Fortunately, there are some nice tricks, which are all based on the same strategy. This strategy comprises the following steps.
- 1. create a temporary SOM with the following, very different feature vector; this vector has just around 80..100 (real-valued) positions and 1 position for the index variable (in other words, the table key); such the size of the vector is a 60th of the original vector, if we are faced with 6000 variables.
- 2. create the derived vectors by encoding the records representing the observation by a technique that is called “random projection”; such a projection is generated by multiplying the data vector with a token from a catalog of (labeled) matrices, that are filled with uniform random numbers ([0..1]).

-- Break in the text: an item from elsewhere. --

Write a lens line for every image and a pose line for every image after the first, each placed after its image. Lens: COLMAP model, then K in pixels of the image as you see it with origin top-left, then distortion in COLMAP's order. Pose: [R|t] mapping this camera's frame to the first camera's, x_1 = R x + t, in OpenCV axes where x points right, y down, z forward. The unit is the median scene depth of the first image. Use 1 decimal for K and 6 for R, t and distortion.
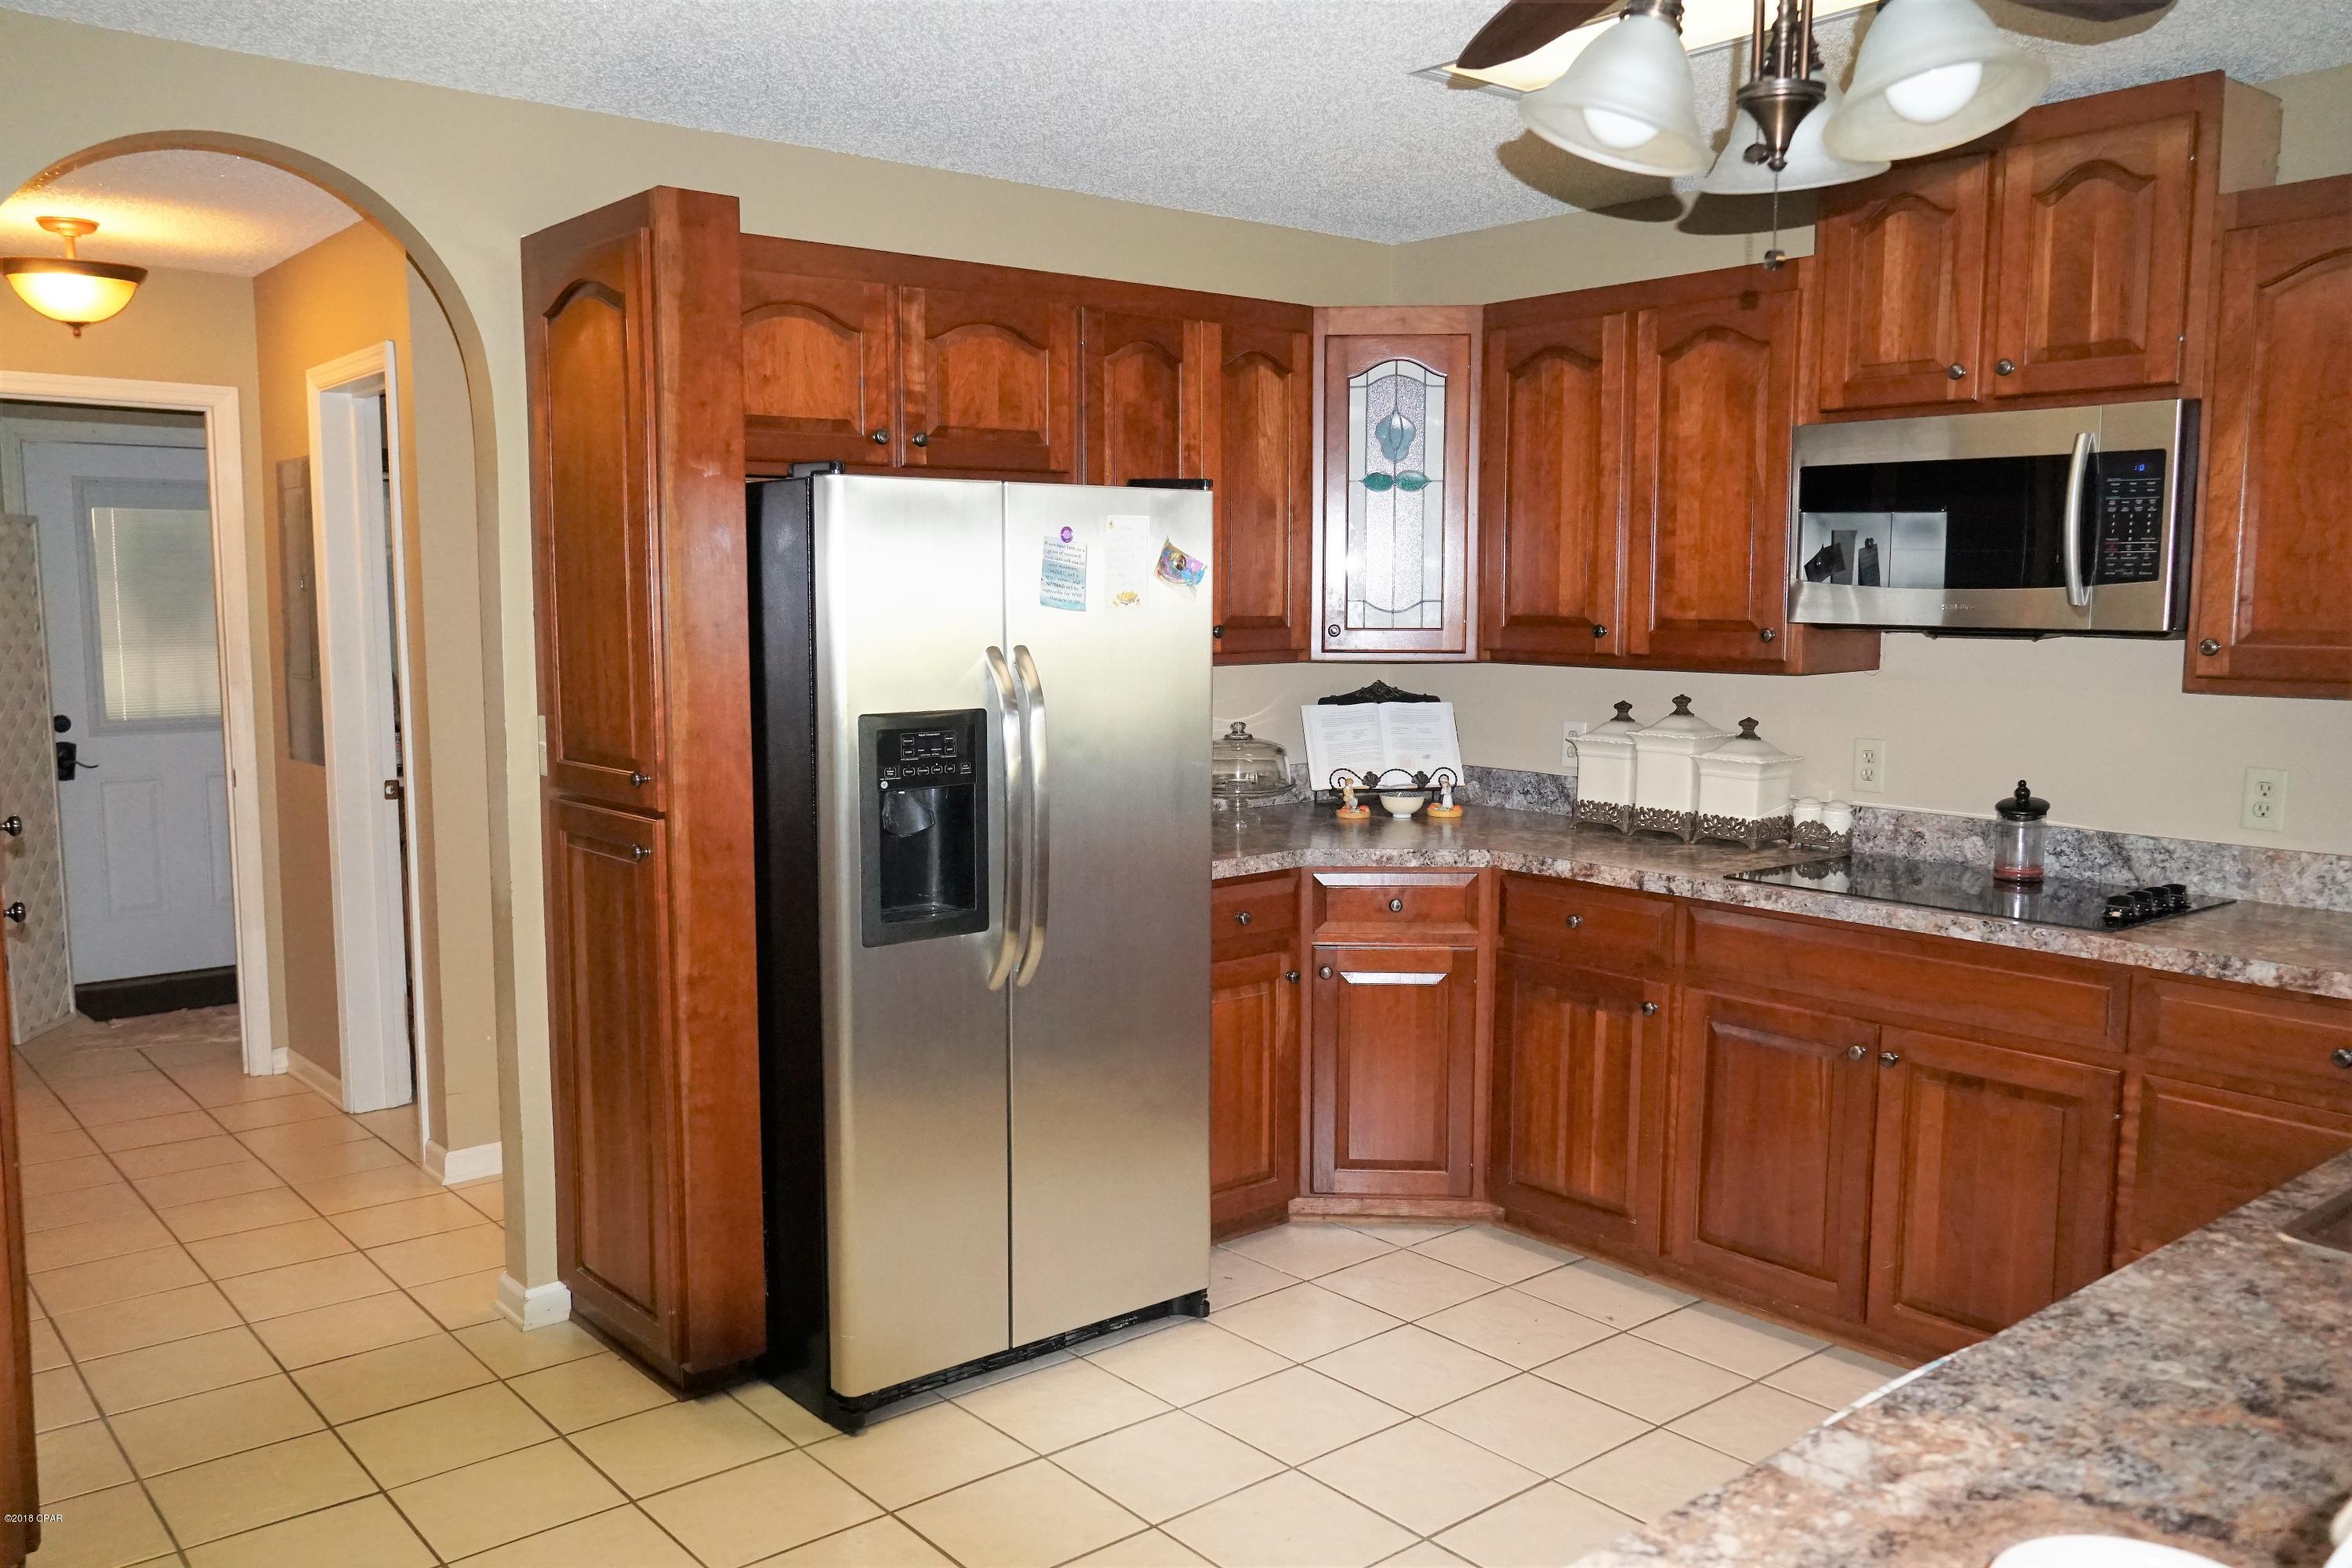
lens RADIAL K [[1845.5, 0, 1169.9], [0, 1845.5, 805.4], [0, 0, 1]] dist [-0.037932, 0.065671]
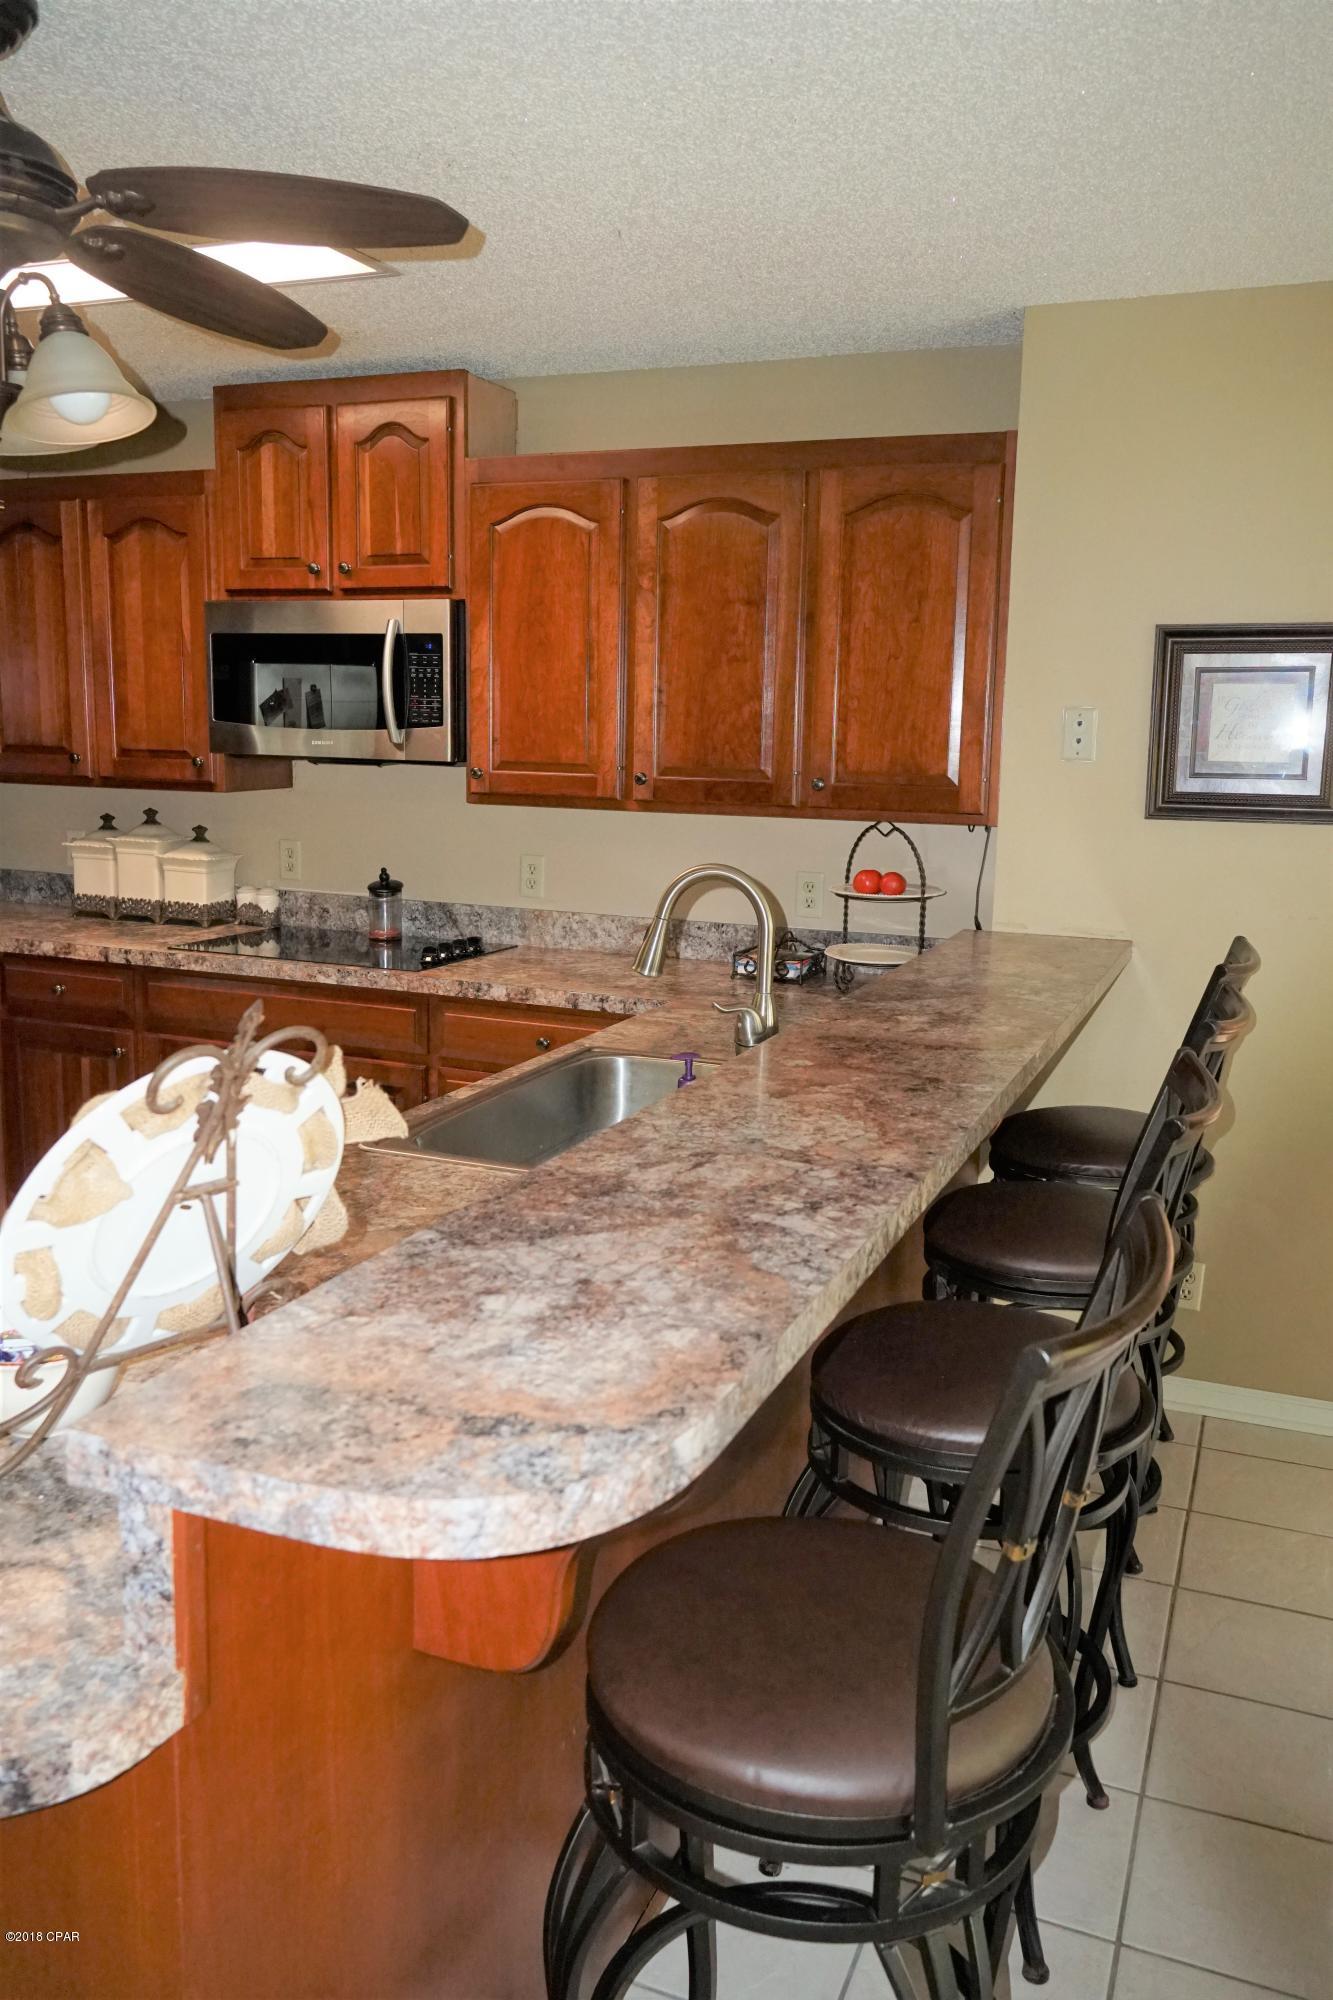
lens RADIAL K [[1569.3, 0, 653.6], [0, 1569.3, 1022.8], [0, 0, 1]] dist [-0.037932, 0.065671]
pose [[0.883043, -0.073861, 0.463443, 0.081949], [0.036067, 0.995297, 0.089903, 0.003634], [-0.467904, -0.062673, 0.881554, -0.145412]]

- 3. create the “random projection” SOM based on these transformed records
- 4. after training, replace the random projection data with real data, re-calculate the intensional profiles accordingly, and run a small sample of the data through the SOM for final tuning.

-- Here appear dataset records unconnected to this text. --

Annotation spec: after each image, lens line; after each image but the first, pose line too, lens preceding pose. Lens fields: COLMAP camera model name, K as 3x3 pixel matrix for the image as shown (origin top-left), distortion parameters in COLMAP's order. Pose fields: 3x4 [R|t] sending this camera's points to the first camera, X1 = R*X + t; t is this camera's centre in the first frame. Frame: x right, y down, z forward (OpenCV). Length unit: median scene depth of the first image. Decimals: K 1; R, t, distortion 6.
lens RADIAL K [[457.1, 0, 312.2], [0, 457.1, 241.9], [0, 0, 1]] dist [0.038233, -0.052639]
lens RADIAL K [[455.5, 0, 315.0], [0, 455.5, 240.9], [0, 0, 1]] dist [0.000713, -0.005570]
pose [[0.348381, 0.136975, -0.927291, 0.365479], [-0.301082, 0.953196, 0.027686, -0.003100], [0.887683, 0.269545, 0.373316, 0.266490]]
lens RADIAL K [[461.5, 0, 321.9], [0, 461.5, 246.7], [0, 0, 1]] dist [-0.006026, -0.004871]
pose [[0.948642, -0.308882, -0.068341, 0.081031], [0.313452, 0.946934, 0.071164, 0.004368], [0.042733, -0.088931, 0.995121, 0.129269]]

The technique of random projection has been invented in 1988. The principle works because of two facts:
- (1) Quite amazingly, all random vectors beyond a certain dimensionality (80..200, as said before) are nearly orthogonal to each other. The random projection compresses the original data without loosing the bits of information that are distinctive, even if they are not accessible in an explicit manner any more.
- (2) The only trait of the data that is considered by the SOM is their potential difference.
Bags of SOMs
Finally, one can take advantage of splitting the data into several smaller samples. These samples require only smaller SOMs, which run much faster (we are faced with a power law). After training each of the SOMs, they can be combined into a compound model.

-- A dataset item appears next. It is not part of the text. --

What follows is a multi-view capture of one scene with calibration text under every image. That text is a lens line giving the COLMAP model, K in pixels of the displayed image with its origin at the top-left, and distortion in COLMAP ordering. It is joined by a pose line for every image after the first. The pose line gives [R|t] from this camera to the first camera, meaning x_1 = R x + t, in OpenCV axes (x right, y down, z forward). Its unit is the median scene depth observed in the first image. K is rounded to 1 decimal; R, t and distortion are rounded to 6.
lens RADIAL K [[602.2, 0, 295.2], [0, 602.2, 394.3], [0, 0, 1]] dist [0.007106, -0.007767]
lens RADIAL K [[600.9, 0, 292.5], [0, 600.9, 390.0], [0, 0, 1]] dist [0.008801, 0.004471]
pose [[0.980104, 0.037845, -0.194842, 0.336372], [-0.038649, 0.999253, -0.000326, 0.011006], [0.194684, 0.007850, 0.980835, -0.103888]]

This technique is known as bagging in Data Mining. Today it is also quite popular in the form of so-called random forests, where instead of one large decision tree man smaller ones are built and then combined. This technique is very promising, since it is a technique of nature. Its simply modularization on an abstract level, leading the net level of abstraction in a seamless manner. It is also one of our favorite principles for the overall “epistemic machine”.
1. This would represent just around 10% of the neurons of our brain, if we interpret each node as a neuron. Yet, this comparison is misleading. The functionality of a node in a SOM rather represents a whole population of neurons, although there is no 1:1 principle transferable between them. Hence, such a system would be roughly of the size of a human brain, and much more important, it is likely organized in a comparable, albeit rather alien, manner.
2. Quite often, the vectors that are attached to the nodes are called weight vectors. This is a serious misnomer, as neither the nodes are weighted by this vector (alone), nor the variables that make up that vector (for more details see here). Conceptually it is much more sound to call those vectors “intensional profiles.” Actually, one could indeed imagine a weight vector that would control the contribution (“weight”) of variables to the similarity / distance between two of such vectors. Such weight vectors could even be specific for each of the nodes.